## SET OF TASKS:
a) Rewrite the passage of the whisker thread that begins at the words "Annie doesn't seem" and stops after "fall out anyway.", replacing "combing" with "brushing".
b) Turn the entries into a Markdown table with the columns Row and Line. Begin at the line that contains "right elbow: (752, 322, 18)" and stop after the line that contains "left elbow: (951, 489, 14)". Skip blank lines and leave the pictures out.

## STUDY TEXT:
»»
# i think i accidentally pulled out a whisker!



## biancasmom (Jun 24, 2008)

Everyday I take a skinny face comb and comb Bianca's face(especially the hair on either side of her nose and mouth)...sometimes she has some crusty that come out in the comb.... Today I was combing and it seemed to get stuck.. so i stopped and kind of wiggled the comb.. not even pulling it thru the hair...however when i cleaned the comb out there was something stuck in it.. it was hard and looked a little like fishing wire.. she didnt yelp or anything.. i picked her up and looked at her and i noticed she had whiskers sticking out and i had never noticed them before. I think i may have pulled a whisker out. There is no redness or sores or anything.. Do you think she will be ok??

janie


----------



## Cosy (Feb 9, 2006)

Yes. I've pulled out a whisker or two when grooming Cosy and Toy's mustaches over the years.
As long as there is no bleeding or sore it's fine. I often trim the whiskers if they stick out farther
that their mustaches.


----------



## sophie (Jul 9, 2006)

I've done the same thing to Sophie and it didn't faze her in the least. She has some serious whisker action going on - even a few growing under her chin?!?. I always wondered if thiat was normal. Hers are very stiff and grow like weeds.

Annie doesn't seem to have whiskers - although I'm sure she does I've just never noticed them before

I'm sure your baby is fine. I would think the ones that come out during combing are loose and about to fall out anyway.
««
## MATERIAL PROVIDED:
»»
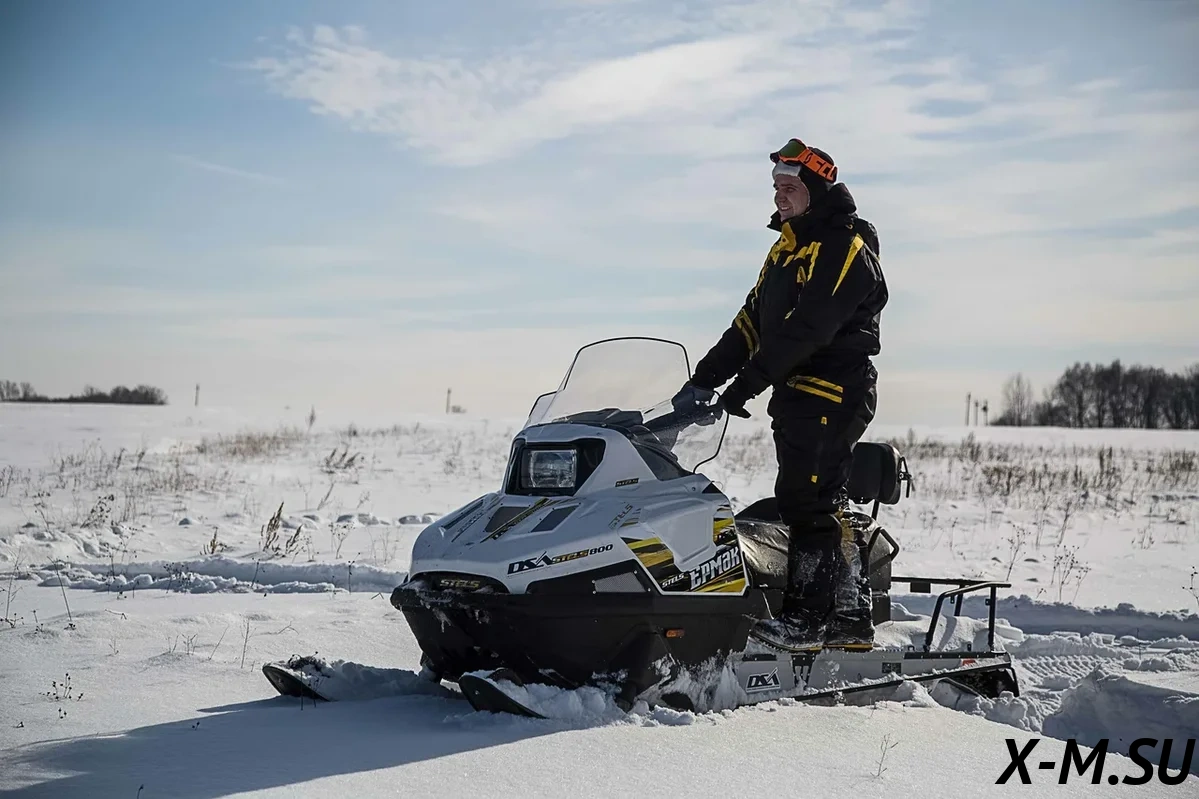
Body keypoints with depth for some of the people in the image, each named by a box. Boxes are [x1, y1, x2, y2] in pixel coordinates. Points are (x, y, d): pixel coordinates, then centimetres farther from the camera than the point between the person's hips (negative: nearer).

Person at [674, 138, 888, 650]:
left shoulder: (845, 248, -11)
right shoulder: (788, 248, 20)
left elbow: (804, 329, -21)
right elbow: (752, 322, 18)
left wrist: (745, 385, -23)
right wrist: (704, 378, 10)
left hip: (832, 394, -9)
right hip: (797, 396, 9)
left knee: (807, 502, -12)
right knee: (823, 506, 9)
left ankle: (809, 617, -9)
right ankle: (850, 618, 13)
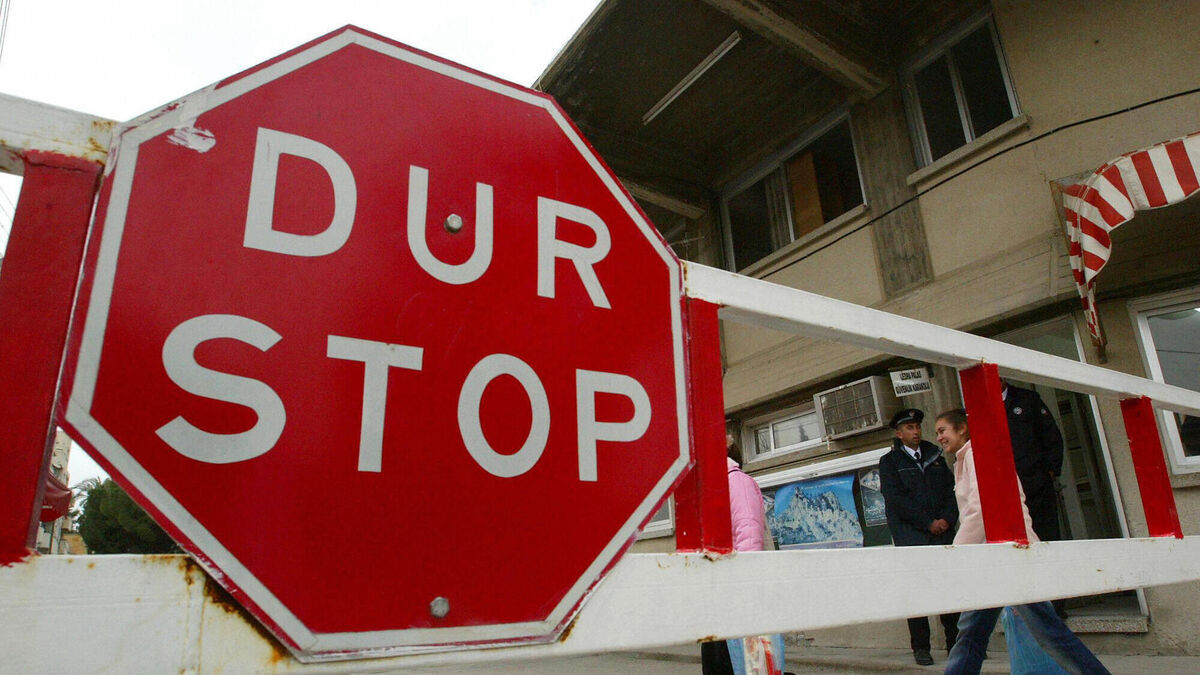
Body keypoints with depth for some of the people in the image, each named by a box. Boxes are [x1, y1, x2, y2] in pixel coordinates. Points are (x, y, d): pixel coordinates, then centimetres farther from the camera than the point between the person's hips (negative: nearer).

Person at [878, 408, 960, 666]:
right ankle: (920, 647, 5)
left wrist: (947, 519, -3)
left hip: (942, 530, 3)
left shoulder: (935, 457, 18)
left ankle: (956, 642, 10)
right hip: (910, 535, -3)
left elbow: (951, 489, 14)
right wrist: (928, 523, -9)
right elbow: (896, 499, -5)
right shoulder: (889, 462, 4)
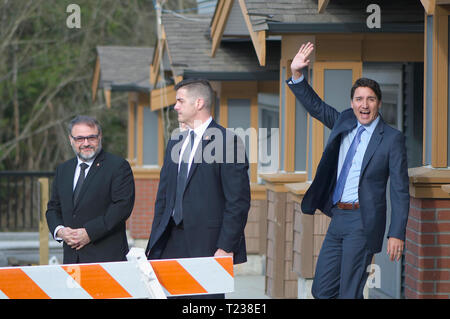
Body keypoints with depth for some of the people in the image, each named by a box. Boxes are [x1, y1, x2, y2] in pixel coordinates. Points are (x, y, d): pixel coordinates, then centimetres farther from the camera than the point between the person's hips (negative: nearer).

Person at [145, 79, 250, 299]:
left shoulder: (228, 142, -7)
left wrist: (226, 247, -15)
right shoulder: (175, 143, 17)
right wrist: (155, 243, 13)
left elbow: (238, 202, -11)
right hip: (173, 243, 6)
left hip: (207, 245, -6)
««
## EXPECTED RESULTS:
a)
Annie doesn't seem to have whiskers - although I'm sure she does I've just never noticed them before

I'm sure your baby is fine. I would think the ones that come out during brushing are loose and about to fall out anyway.

b)
| Row | Line |
|---|---|
| 1 | right elbow: (752, 322, 18) |
| 2 | left wrist: (745, 385, -23) |
| 3 | right wrist: (704, 378, 10) |
| 4 | left hip: (832, 394, -9) |
| 5 | right hip: (797, 396, 9) |
| 6 | left knee: (807, 502, -12) |
| 7 | right knee: (823, 506, 9) |
| 8 | left ankle: (809, 617, -9) |
| 9 | right ankle: (850, 618, 13) |
| 10 | Body keypoints with depth for some of the people in the image, each named by a box. Boxes are [x1, y1, x2, y2] in pixel coordinates. Points are (x, y, d): pixel coordinates, then centimetres farther from the camera than the point between the person's hips (negative: nearer). |
| 11 | Person at [878, 408, 960, 666]: |
| 12 | right ankle: (920, 647, 5) |
| 13 | left wrist: (947, 519, -3) |
| 14 | left hip: (942, 530, 3) |
| 15 | left shoulder: (935, 457, 18) |
| 16 | left ankle: (956, 642, 10) |
| 17 | right hip: (910, 535, -3) |
| 18 | left elbow: (951, 489, 14) |